> [Aim of the exercise] Find the lines of the data below that include "pixels". Report their number only.

Document understanding data:
------------------------------------------------

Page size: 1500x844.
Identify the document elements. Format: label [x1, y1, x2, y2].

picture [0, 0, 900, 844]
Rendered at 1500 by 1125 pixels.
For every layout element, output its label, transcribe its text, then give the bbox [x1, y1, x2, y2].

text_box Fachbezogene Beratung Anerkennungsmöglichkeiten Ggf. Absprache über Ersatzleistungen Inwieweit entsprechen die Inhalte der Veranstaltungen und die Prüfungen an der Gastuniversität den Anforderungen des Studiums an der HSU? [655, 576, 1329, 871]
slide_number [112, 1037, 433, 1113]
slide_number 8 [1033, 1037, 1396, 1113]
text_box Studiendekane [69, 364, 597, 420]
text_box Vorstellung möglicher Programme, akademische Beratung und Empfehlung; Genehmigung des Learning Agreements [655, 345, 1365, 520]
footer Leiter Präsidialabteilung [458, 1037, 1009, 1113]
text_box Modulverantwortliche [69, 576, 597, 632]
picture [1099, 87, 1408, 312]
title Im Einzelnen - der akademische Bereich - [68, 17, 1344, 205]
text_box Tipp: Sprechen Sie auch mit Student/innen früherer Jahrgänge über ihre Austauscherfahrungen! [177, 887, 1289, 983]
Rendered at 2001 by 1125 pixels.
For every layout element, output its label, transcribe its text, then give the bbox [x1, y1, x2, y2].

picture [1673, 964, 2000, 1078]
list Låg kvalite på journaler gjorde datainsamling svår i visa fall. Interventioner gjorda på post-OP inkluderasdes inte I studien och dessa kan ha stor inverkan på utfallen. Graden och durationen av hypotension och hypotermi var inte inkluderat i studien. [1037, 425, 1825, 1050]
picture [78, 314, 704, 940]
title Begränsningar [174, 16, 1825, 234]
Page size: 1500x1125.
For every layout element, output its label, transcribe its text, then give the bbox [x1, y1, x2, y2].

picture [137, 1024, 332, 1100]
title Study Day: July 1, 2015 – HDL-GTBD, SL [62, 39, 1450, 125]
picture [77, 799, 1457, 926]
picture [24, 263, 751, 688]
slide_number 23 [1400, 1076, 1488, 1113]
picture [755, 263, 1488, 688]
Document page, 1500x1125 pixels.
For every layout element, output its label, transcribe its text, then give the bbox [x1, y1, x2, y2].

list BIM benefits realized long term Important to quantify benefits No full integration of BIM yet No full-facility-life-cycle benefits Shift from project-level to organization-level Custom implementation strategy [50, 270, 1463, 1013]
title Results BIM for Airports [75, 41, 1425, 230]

------------------------------------------------

> [Response to this task] 3